**Task description**: Give everything from the start of the records down to and including the line that contains "ousand staff have been trained in how to do" as a JSON list of strings, one per line, omitting blank lines. Leave the pictures out of the answer.
++++++++++++++++++++
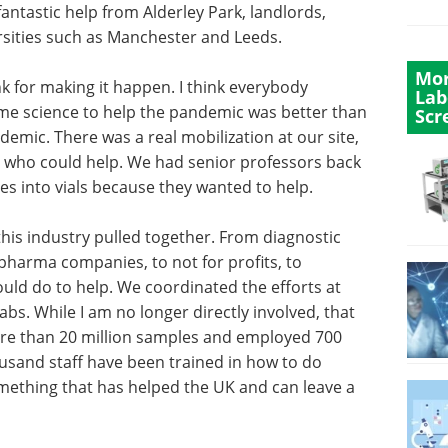
fantastic help from Alderley Park, landlords,
rsities such as Manchester and Leeds.
Mor
k for making it happen. I think everybody
Lab
some science to help the pandemic was better than
Scr
emic. There was a real mobilization at our site,
ts who could help. We had senior professors back
es into vials because they wanted to help.
is industry pulled together. From diagnostic
 pharma companies, to not for profits, to
could do to help. We coordinated the efforts at
labs. While I am no longer directly involved, that
re than 20 million samples and employed 700
ousand staff have been trained in how to do
something that has helped the UK and can leave a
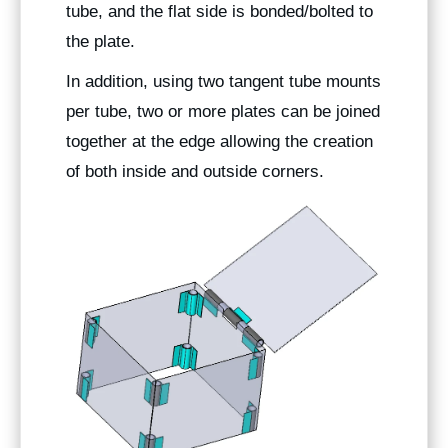
tube, and the flat side is bonded/bolted to
the plate.
In addition, using two tangent tube mounts
per tube, two or more plates can be joined
together at the edge allowing the creation
of both inside and outside corners.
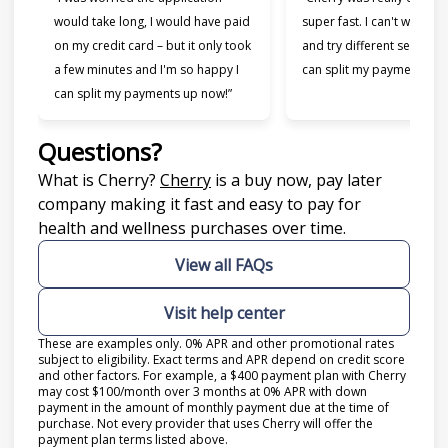
would take long, I would have paid
super fast. I can't wait to
on my credit card – but it only took
and try different services 
a few minutes and I'm so happy I
can split my payments!”
can split my payments up now!”
Questions?
(opens in new tab)
What is Cherry?
Cherry
is a buy now, pay later
company making it fast and easy to pay for
health and wellness purchases over time.
View all FAQs
Visit help center
These are examples only. 0% APR and other promotional rates
subject to eligibility. Exact terms and APR depend on credit score
and other factors. For example, a $400 payment plan with Cherry
may cost $100/month over 3 months at 0% APR with down
payment in the amount of monthly payment due at the time of
purchase. Not every provider that uses Cherry will offer the
payment plan terms listed above.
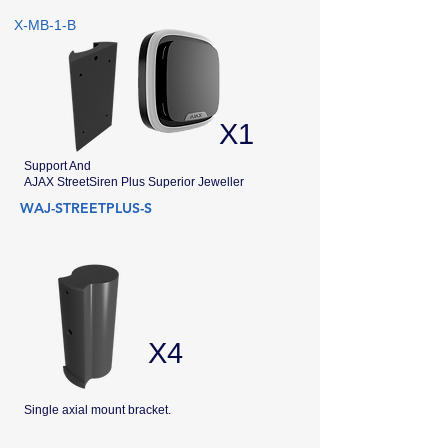
X-MB-1-B
X1
Support And
AJAX StreetSiren Plus Superior Jeweller
WAJ-STREETPLUS-S
X4
Single axial mount bracket.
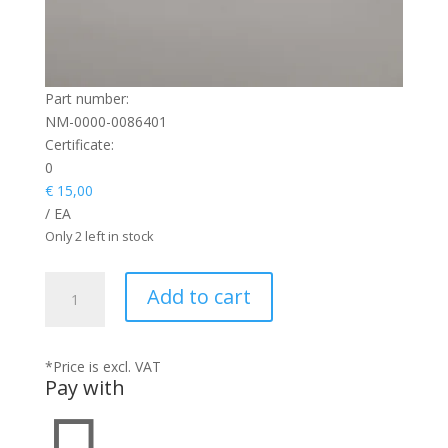
Part number:
NM-0000-0086401
Certificate:
0
€
15,00
/ EA
Only 2 left in stock
SCREW
Add to cart
HEX
quantity
*Price is excl. VAT
Pay with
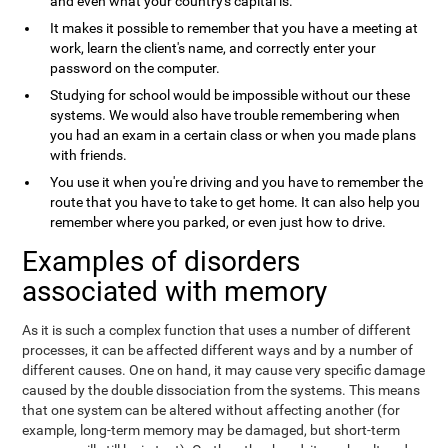
and even what your country's capital is.
It makes it possible to remember that you have a meeting at
work, learn the client's name, and correctly enter your
password on the computer.
Studying for school would be impossible without our these
systems. We would also have trouble remembering when
you had an exam in a certain class or when you made plans
with friends.
You use it when you're driving and you have to remember the
route that you have to take to get home. It can also help you
remember where you parked, or even just how to drive.
Examples of disorders
associated with memory
As it is such a complex function that uses a number of different
processes, it can be affected different ways and by a number of
different causes. One on hand, it may cause very specific damage
caused by the double dissociation from the systems. This means
that one system can be altered without affecting another (for
example, long-term memory may be damaged, but short-term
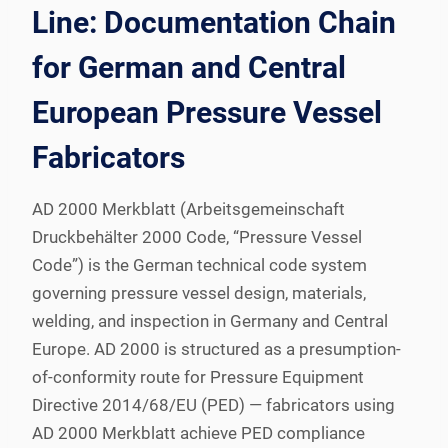
Line: Documentation Chain
for German and Central
European Pressure Vessel
Fabricators
AD 2000 Merkblatt (Arbeitsgemeinschaft
Druckbehälter 2000 Code, “Pressure Vessel
Code”) is the German technical code system
governing pressure vessel design, materials,
welding, and inspection in Germany and Central
Europe. AD 2000 is structured as a presumption-
of-conformity route for Pressure Equipment
Directive 2014/68/EU (PED) — fabricators using
AD 2000 Merkblatt achieve PED compliance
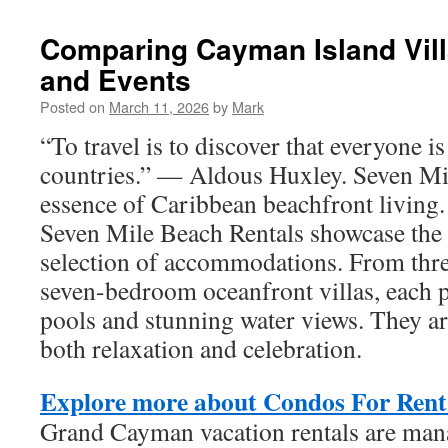
Comparing Cayman Island Vill
and Events
Posted on
March 11, 2026
by
Mark
“To travel is to discover that everyone 
countries.” — Aldous Huxley. Seven Mil
essence of Caribbean beachfront livin
Seven Mile Beach Rentals showcase the b
selection of accommodations. From thr
seven-bedroom oceanfront villas, each p
pools and stunning water views. They ar
both relaxation and celebration.
Explore more about Condos For Ren
Grand Cayman vacation rentals are man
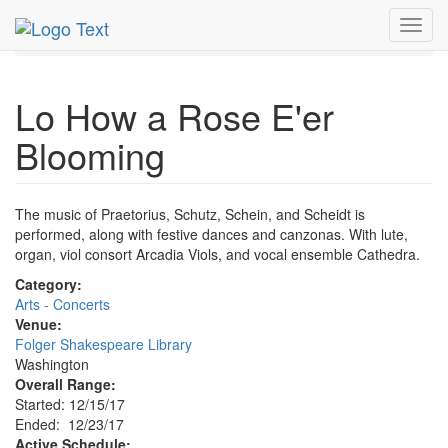
MetroGuide.Network
EventGuide
Washington D.C.
Toggl
Dec 2017
23rd
Lo How a Rose E'er Blooming Profile
navig
Lo How a Rose E'er
Blooming
The music of Praetorius, Schutz, Schein, and Scheidt is
performed, along with festive dances and canzonas. With lute,
organ, viol consort Arcadia Viols, and vocal ensemble Cathedra.
Category:
Arts - Concerts
Venue:
Folger Shakespeare Library
Washington
Overall Range:
Started: 12/15/17
Ended: 12/23/17
Active Schedule:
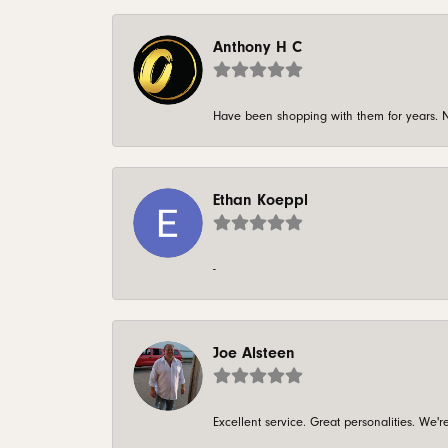
Anthony H C
Have been shopping with them for years. N
Ethan Koeppl
-
Joe Alsteen
Excellent service. Great personalities. We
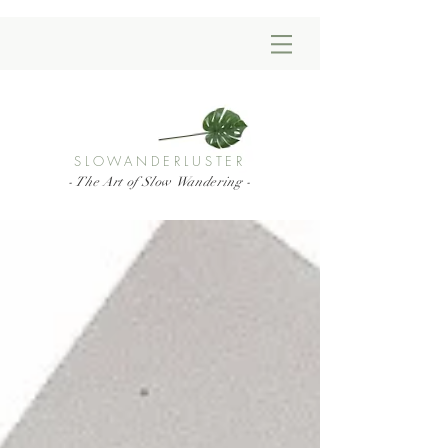
SLOWANDERLUSTER
- The Art of Slow Wandering -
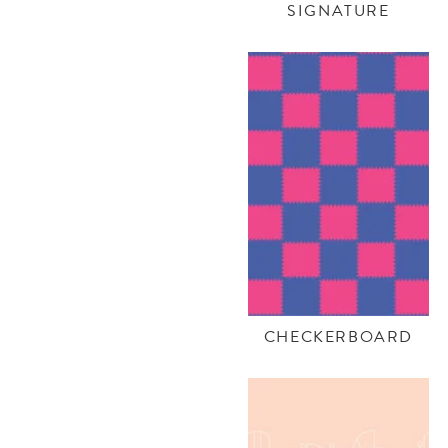
SIGNATURE
CHECKERBOARD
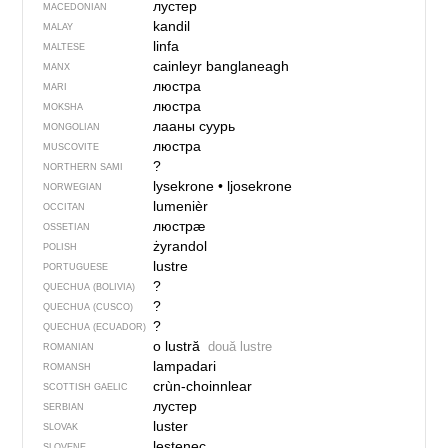
лустер
MACEDONIAN
kandil
MALAY
linfa
MALTESE
cainleyr banglaneagh
MANX
люстра
MARI
люстра
MOKSHA
лааны суурь
MONGOLIAN
люстра
MUSCOVITE
?
NORTHERN SAMI
lysekrone
•
ljosekrone
NORWEGIAN
lumenièr
OCCITAN
люстрӕ
OSSETIAN
żyrandol
POLISH
lustre
PORTUGUESE
?
QUECHUA (BOLIVIA)
?
QUECHUA (CUSCO)
?
QUECHUA (ECUADOR)
o lustră
două lustre
ROMANIAN
lampadari
ROMANSH
crùn-choinnlear
SCOTTISH GAELIC
лустер
SERBIAN
luster
SLOVAK
lestenec
SLOVENE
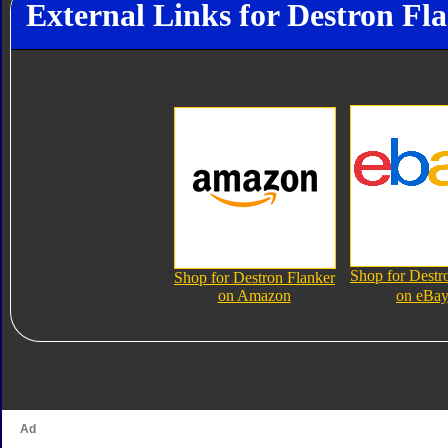
External Links for Destron Fl
Shop for Destr
Shop for Destron Flanker
on Amazon
on eBa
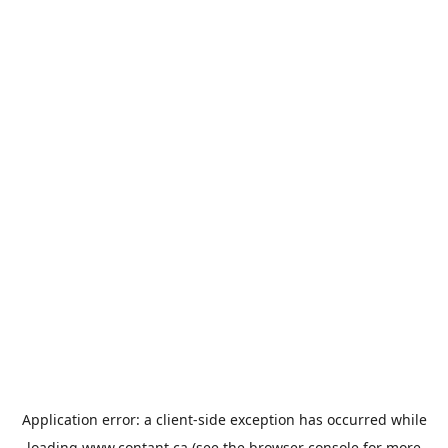
Application error: a
client
-side exception has occurred while
loading
www.contant.ca
(see the
browser console
for more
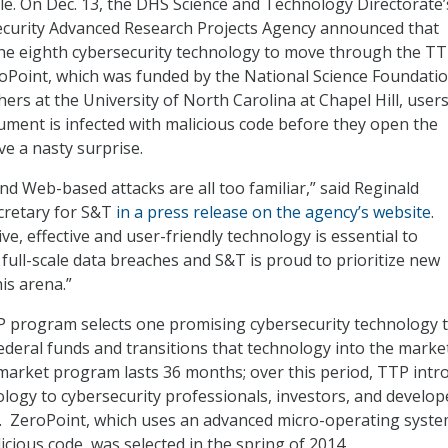
ale. On Dec. 13, the DHS Science and Technology Directorate’
curity Advanced Research Projects Agency announced that
the eighth cybersecurity technology to move through the T
oPoint, which was funded by the National Science Foundati
ers at the University of North Carolina at Chapel Hill, users 
ocument is infected with malicious code before they open the
e a nasty surprise.
nd Web-based attacks are all too familiar,” said Reginald
cretary for S&T
in a press release on the agency’s website
.
ve, effective and user-friendly technology is essential to
 full-scale data breaches and S&T is proud to prioritize new
is arena.”
P program selects one promising cybersecurity technology 
ederal funds and transitions that technology into the marke
market program lasts 36 months; over this period, TTP intr
ology to cybersecurity professionals, investors, and develop
. ZeroPoint, which uses an advanced micro-operating syste
licious code, was selected in the spring of 2014.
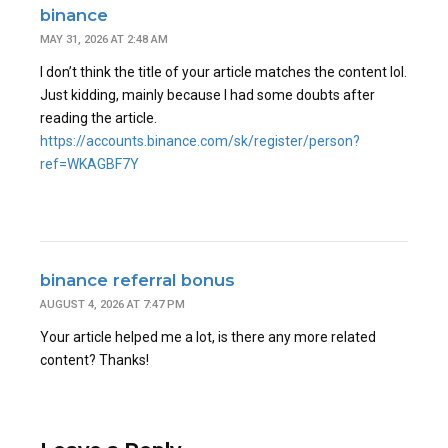
binance
MAY 31, 2026 AT 2:48 AM
I don’t think the title of your article matches the content lol.
Just kidding, mainly because I had some doubts after
reading the article.
https://accounts.binance.com/sk/register/person?
ref=WKAGBF7Y
binance referral bonus
AUGUST 4, 2026 AT 7:47 PM
Your article helped me a lot, is there any more related
content? Thanks!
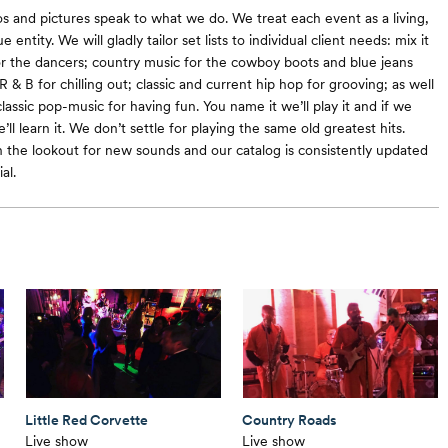
eos and pictures speak to what we do. We treat each event as a living,
 entity. We will gladly tailor set lists to individual client needs: mix it
or the dancers; country music for the cowboy boots and blue jeans
& B for chilling out; classic and current hip hop for grooving; as well
lassic pop-music for having fun. You name it we’ll play it and if we
’ll learn it. We don’t settle for playing the same old greatest hits.
 the lookout for new sounds and our catalog is consistently updated
al.
Little Red Corvette
Country Roads
Live show
Live show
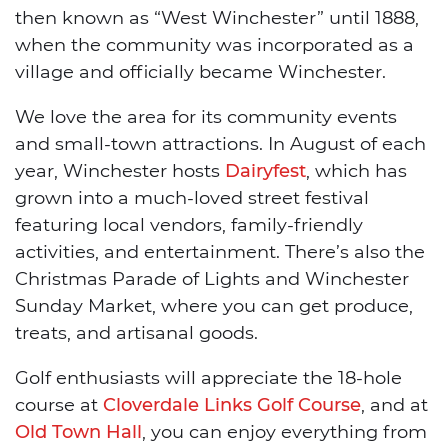
then known as “West Winchester” until 1888,
when the community was incorporated as a
village and officially became Winchester.
We love the area for its community events
and small-town attractions. In August of each
year, Winchester hosts
Dairyfest
, which has
grown into a much-loved street festival
featuring local vendors, family-friendly
activities, and entertainment. There’s also the
Christmas Parade of Lights and Winchester
Sunday Market, where you can get produce,
treats, and artisanal goods.
Golf enthusiasts will appreciate the 18-hole
course at
Cloverdale Links Golf Course
, and at
Old Town Hall
, you can enjoy everything from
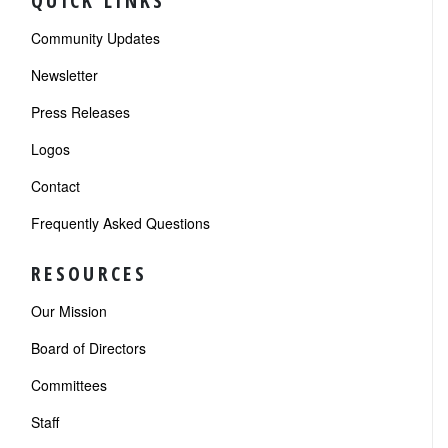
QUICK LINKS
Community Updates
Newsletter
Press Releases
Logos
Contact
Frequently Asked Questions
RESOURCES
Our Mission
Board of Directors
Committees
Staff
++++++++++++++++++++
**Completed exercise**:
[
  "fantastic help from Alderley Park, landlords,",
  "rsities such as Manchester and Leeds.",
  "Mor",
  "k for making it happen. I think everybody",
  "Lab",
  "some science to help the pandemic was better than",
  "Scr",
  "emic. There was a real mobilization at our site,",
  "ts who could help. We had senior professors back",
  "es into vials because they wanted to help.",
  "is industry pulled together. From diagnostic",
  " pharma companies, to not for profits, to",
  "could do to help. We coordinated the efforts at",
  "labs. While I am no longer directly involved, that",
  "re than 20 million samples and employed 700",
  "ousand staff have been trained in how to do"
]